Friday, March 16, 2007

MMO Math Madness

If you've read my blog before then you know I tend to gravitate to lists and logical explanations about game mechanics in MMOs. I enjoy the min/max challenge of a MMO and gaining new equipment to change my stats to see the result in combat. However, even people who aren't necessarily number or logic oriented also seem to get a kick out of the mathematical emphasis most MMOs have built into them. Discussions between players always seem to be about stamina, crit ratios and the most efficient use of talent points. Its like every player of a MMO is a fanatical expert at statistics.

The best comparison I have for this trend is how sports fans memorize the stats of their favorite teams and players. Some of them even play games like fantasy football which are based on the stats of the dream teams they choose. It seems the trick to turning anyone into a expert at number crunching is simply to attach the numbers to something they enjoy. A pure numerical algorithm by itself is too abstract for most people to get excited about. But if that algorithm is about how to best maximize spell damage or calculate a batting average then you got an audience.

The positive side of this is that in general a person's math skills tend to pick up once they start playing a MMO. Every time you get an upgrade you have to compare all the numbers to your old equipment and make sure its better. You also learn a bit of subjective reasoning during the process since different stats have different values. Thus even though +5 str is less then +8 attack power the str is still better since it provides more then +8 attack power.

Pretty much all the lessons you learn in college statistics/algebra are included in the background of most MMOs. The best part is that since its entertainment to the people playing, the math just sort of seeps in. People tend to scoff at the use of virtual worlds for teaching children but some visionary educators see the potential. After all how many times are kids told that learning is fun then been forced to read the same type of textbooks that have existed since the 1950's. The truth is that the best way to make learning fun is to put it into a game.

**Data excerpts:**
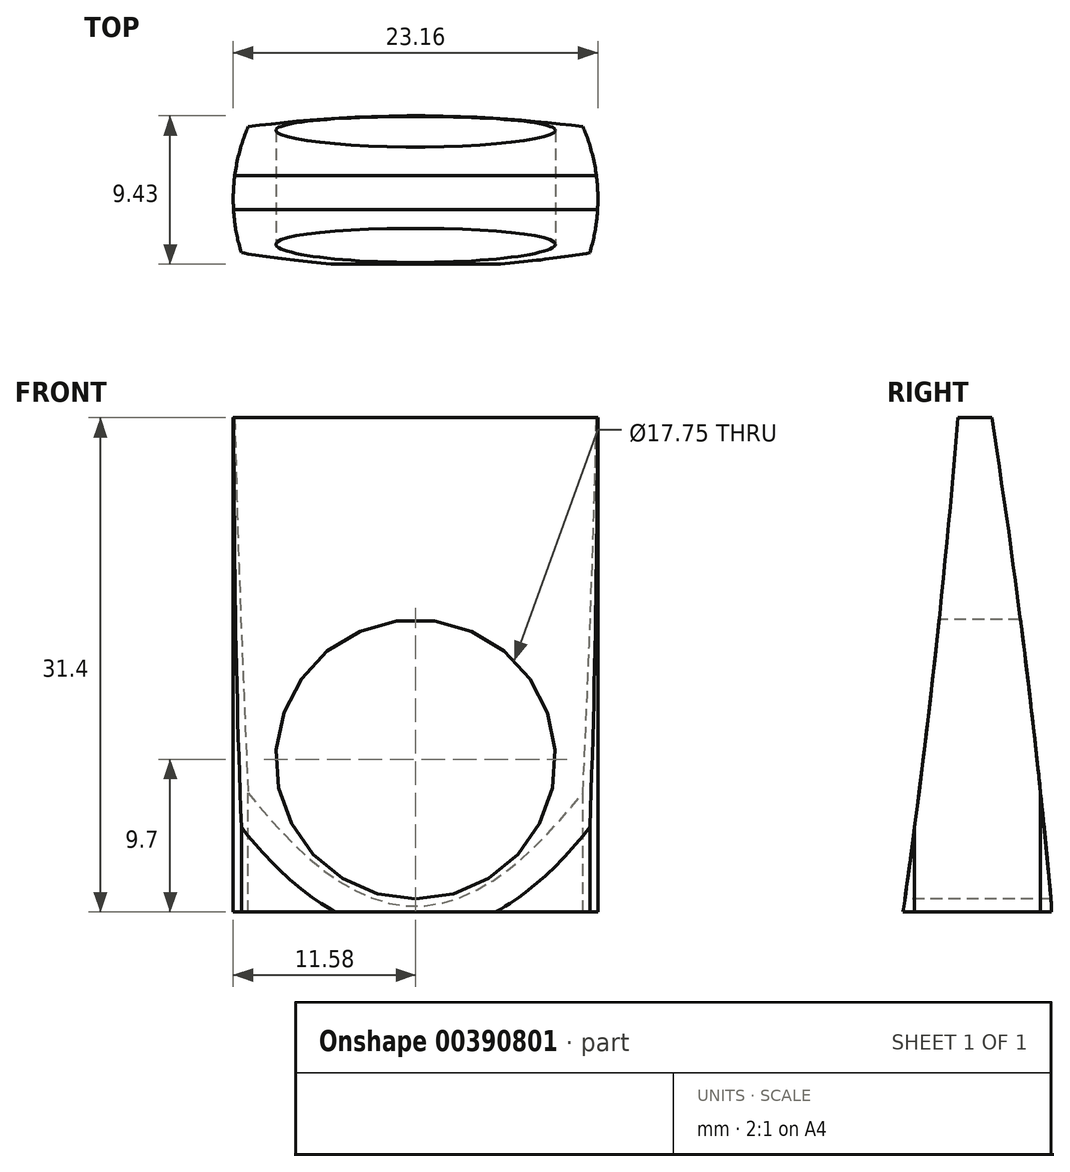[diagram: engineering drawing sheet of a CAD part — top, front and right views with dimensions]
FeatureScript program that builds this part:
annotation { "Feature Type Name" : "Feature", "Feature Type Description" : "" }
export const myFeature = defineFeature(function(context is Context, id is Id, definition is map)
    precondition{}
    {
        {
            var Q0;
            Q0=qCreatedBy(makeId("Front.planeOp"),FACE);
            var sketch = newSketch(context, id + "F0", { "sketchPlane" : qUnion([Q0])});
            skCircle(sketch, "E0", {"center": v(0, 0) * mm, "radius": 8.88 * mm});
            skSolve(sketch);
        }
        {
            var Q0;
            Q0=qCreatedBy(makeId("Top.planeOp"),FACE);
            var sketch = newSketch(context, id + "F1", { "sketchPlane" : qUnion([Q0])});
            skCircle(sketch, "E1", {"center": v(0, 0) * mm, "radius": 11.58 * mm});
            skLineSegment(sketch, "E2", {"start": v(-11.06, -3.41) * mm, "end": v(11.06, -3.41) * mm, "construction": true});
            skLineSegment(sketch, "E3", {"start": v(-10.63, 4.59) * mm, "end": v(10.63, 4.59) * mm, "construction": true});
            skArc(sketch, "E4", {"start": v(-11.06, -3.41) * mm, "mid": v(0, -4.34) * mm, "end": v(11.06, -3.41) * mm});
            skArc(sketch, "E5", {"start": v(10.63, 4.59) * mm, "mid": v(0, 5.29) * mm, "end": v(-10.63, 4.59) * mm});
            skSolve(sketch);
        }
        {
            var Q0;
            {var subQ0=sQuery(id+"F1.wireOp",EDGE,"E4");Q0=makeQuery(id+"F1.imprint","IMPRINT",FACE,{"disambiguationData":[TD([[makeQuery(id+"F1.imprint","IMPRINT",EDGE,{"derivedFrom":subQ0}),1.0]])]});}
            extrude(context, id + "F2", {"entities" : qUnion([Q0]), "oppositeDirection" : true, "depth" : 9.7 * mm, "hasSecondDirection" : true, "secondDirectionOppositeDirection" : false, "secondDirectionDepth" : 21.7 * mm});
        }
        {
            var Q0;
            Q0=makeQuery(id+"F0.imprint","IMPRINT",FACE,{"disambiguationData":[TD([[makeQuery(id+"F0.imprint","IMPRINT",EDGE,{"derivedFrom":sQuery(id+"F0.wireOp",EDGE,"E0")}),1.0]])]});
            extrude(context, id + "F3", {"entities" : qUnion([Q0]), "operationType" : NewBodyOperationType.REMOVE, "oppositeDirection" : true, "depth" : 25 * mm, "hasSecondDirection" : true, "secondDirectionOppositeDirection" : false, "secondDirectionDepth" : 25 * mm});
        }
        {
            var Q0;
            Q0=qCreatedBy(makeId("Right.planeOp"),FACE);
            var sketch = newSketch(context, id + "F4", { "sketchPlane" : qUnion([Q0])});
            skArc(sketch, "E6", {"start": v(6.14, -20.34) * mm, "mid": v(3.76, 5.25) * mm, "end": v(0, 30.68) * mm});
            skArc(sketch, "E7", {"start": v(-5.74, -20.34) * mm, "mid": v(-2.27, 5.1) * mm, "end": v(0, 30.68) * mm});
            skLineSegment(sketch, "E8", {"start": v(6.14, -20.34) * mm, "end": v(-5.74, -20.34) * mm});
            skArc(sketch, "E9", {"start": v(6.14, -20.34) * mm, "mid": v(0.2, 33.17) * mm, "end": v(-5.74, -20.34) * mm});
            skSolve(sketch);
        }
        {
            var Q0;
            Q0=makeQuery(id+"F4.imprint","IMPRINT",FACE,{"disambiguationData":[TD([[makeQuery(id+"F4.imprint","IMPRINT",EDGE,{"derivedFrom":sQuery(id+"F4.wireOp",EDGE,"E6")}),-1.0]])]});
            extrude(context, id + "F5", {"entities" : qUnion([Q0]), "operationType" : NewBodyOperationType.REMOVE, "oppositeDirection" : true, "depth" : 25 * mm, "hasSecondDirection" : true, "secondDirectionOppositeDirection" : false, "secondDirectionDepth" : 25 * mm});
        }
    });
==
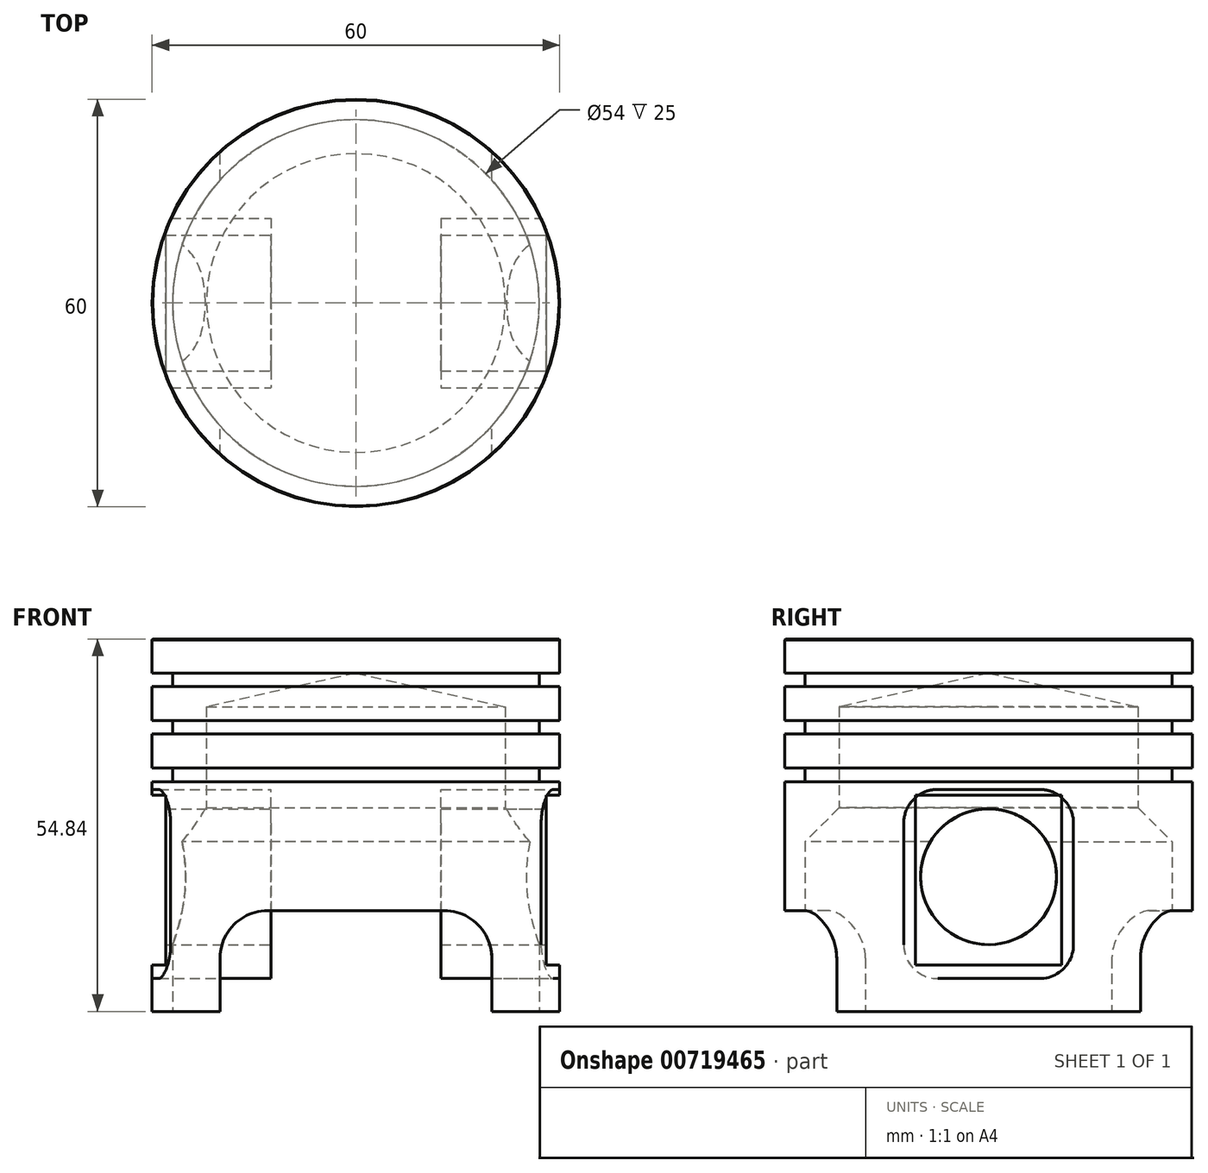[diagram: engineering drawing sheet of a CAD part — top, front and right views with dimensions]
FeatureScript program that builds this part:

**Given task A:**
In the blog post on MMO math, what does the author compare players' interest in game statistics to?
**Given task B:**
According to the blog post on MMO math, what topics do discussions between players always seem to be about? List every one.
**Given task C:**
Resume the blog post on MMO math after its final sentence.

**Answer A:**
How sports fans memorize the stats of their favorite teams and players.

**Answer B:**
- Stamina
- Crit ratios
- The most efficient use of talent points

**Answer C:**
Sean said...

This post certainly rang true for me. =)

I got a Java programming job around the time I was looking for main tank gear, so what better way to learn Java than by writing little applications to compare stats! I'm not usually a number cruncher but like you said, I really enjoy the mathcraft in this game.

(Been reading your blog for awhile now - figured I'd post a comment :P )

Relmstein said...

Its surprising how much better you get at a subject when you enjoy doing it. I wonder how many mod authors out there for World of Warcraft started with no programming experience at all?

VictorB said...

My only concerns lie in two things.

THe stigma that videogames have no educational value is one of them. While you can implement gaming as part of the school curriculum, it's not exactly easy to pull off because of the associations we have with it.

At most you can pull off math questions that have WoW associations, but that wouldn't be fair to those who don't play WoW.

The second would be in the stigma of educational games not being entertaining. b ut then, that's more about introducing games into schools than anything else.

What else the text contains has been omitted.